# SO FED UP!! do you guys have this issue?



## turtlepunk (Jun 20, 2011)

So summer is here in So Cal and my apartment (that doesnt have central a/c) is getting pretty hot. This is only my second summer in this apartment and i know i didnt have this problem last year: ANTS SWARMING AND EATING MY FEEDER INSECTS! 
No matter how clean i keep my apartment it seems that ants just keep coming in from EVERY NOOK AND CRANNY! They hang around water sources i noticed but while they are around scouting THEY FIND MY FEEDER INSECTS!! they found my superworms and FREAKING SWARMED!! it was a massacre! just today they found my repti-worms AND SWARMED!! ITS A NIGHTMARE!!! I had to throw out my supers and my reptiworms! I dont know what to do! 
Does anyone have any suggestions on how to rid ants? (theyre the black sugar ants). I dread spraying, I have way too many animals! they like hanging around my turtle tank for water! and bait traps dont seem to be working =( im pulling my hair out! 
THIS IS SO FRUSTRATING!
any advice would be greatly appreciated.


----------



## Rhetoric (Jun 20, 2011)

We had an ant problem last summer. We got the little "Terro" bait stations. They seemed to work well and it was safe to use around the dogs. We didn't want to use any sprays or anything because we have animals as well. Terro was the first we tried and it worked within a week or so. It takes some time because the ants would have to bring it back to the colony and spread it to the others. The way it worked was by stopping their digestive tracts. I'm not really sure what else to try, you've said you used the bait traps, what brand?


----------



## Shadowgamer21 (Jun 20, 2011)

I've never had this problem but maybe depending on what you keep your feeders in, line the outside with flypaper.
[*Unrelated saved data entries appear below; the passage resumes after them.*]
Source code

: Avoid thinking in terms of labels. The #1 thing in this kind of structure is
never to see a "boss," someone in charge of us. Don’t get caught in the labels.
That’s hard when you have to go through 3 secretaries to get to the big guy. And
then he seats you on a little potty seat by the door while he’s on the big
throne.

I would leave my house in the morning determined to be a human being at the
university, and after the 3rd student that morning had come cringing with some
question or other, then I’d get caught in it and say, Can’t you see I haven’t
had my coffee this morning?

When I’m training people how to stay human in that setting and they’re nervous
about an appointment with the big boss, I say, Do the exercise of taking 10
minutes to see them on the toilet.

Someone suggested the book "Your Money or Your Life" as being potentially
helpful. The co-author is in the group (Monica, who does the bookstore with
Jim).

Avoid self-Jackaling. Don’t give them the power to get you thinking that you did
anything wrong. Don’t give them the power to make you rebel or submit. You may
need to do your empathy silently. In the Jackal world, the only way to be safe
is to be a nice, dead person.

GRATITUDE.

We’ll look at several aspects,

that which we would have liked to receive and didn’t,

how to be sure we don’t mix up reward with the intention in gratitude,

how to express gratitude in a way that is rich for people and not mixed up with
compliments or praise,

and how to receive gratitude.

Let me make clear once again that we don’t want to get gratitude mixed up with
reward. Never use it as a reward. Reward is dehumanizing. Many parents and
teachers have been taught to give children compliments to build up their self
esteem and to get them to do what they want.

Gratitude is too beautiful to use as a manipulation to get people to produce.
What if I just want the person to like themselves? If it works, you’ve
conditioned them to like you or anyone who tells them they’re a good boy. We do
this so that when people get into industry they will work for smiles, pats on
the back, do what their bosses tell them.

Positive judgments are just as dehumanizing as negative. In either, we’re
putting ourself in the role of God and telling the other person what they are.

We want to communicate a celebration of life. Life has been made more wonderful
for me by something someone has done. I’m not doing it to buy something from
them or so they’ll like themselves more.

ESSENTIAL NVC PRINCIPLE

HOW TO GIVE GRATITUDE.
The way ants find things is with their scouts, if their scouts never return to report they found food, then in theory your feeders should never get swarmed. Doesn't even have to be fly paper, something super sticky or kills them in some way.


----------



## Kebechet (Jun 20, 2011)

Ants don't get along well with cinnamon. line the outsides of your enclosures with cinnamon, and see if it helps. It burns the ants if they step in it. If you're feeling particularly vindictive, pour cinnamon on some of them. Eventually they may get back to the nest and warn the others to stay away.


----------



## Rhetoric (Jun 20, 2011)

Ooo yeah I also remember trying dish soap and water, something about regular dish soap that kills them almost on the spot.. But I didn't want to sit there with a spray bottle all day.


----------



## brutus13 (Jun 20, 2011)

Yes I know work with Lloyds pest control!! I remove all my animals for 8 hours then I scrub down my cages and ibnrver worry about bugs!!


----------



## turtlepunk (Jun 21, 2011)

THANK YOU EVERYONE FOR YOUR INPUT!! I REALLY APPRECIATE IT!
im going to try everything mentioned!
@ ALEXI: i Used raid ant baits. the ants aren't attracted to it at all! I will definitely try terro. for now ill sprinkle cinnamon and lay down some fly paper!


----------